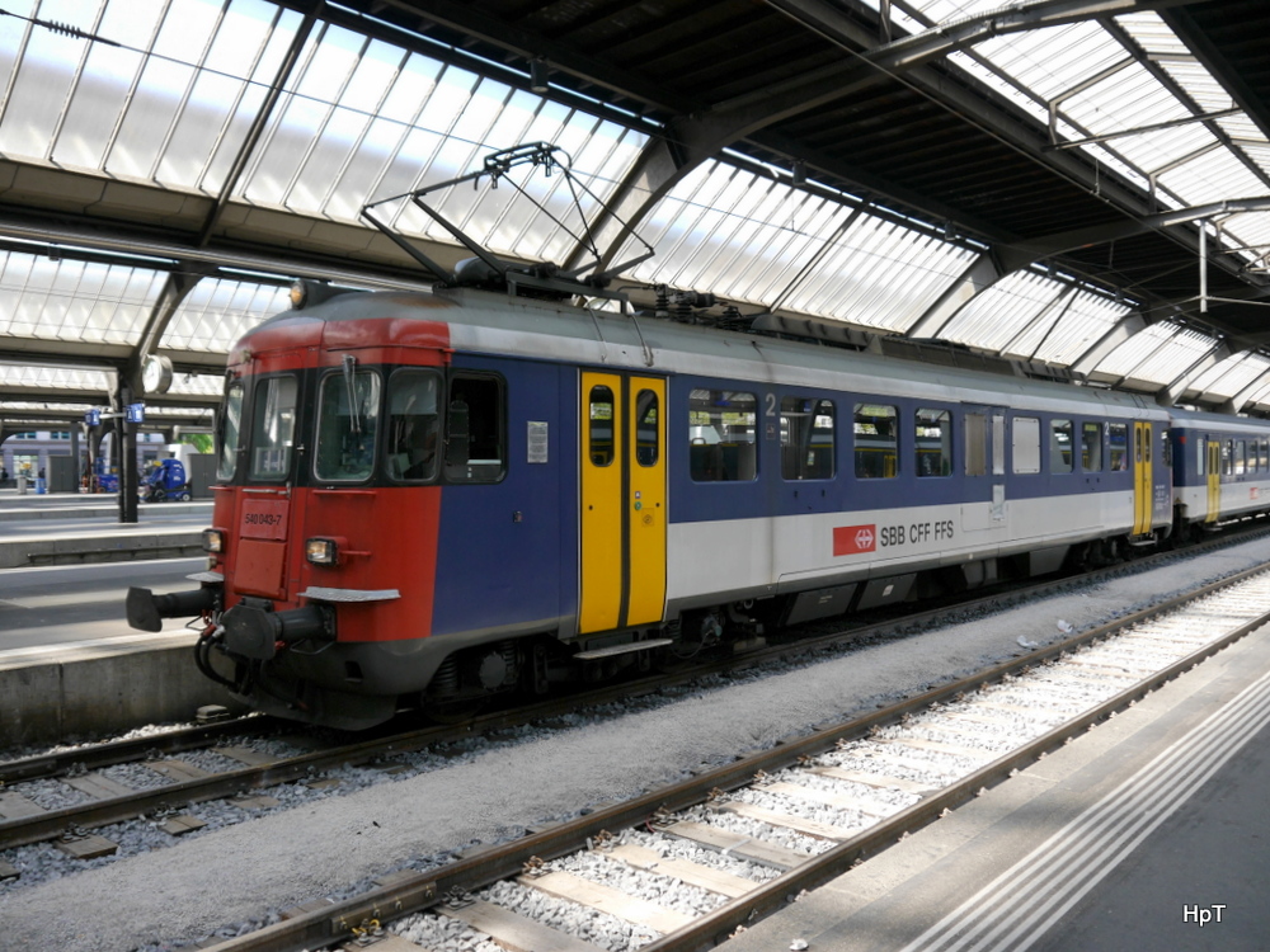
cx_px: 635
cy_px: 476
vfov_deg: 49.7
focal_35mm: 28
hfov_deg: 63.4
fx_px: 1027
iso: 160
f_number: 4.5
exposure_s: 1/160
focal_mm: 14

● ● ● ● ●

— DIRECTIVE —
Every record gets retyped exactly; no picture goes into the copy.

— WRITTEN ANSWER —
cx_px: 635
cy_px: 476
vfov_deg: 49.7
focal_35mm: 28
hfov_deg: 63.4
fx_px: 1027
iso: 160
f_number: 4.5
exposure_s: 1/160
focal_mm: 14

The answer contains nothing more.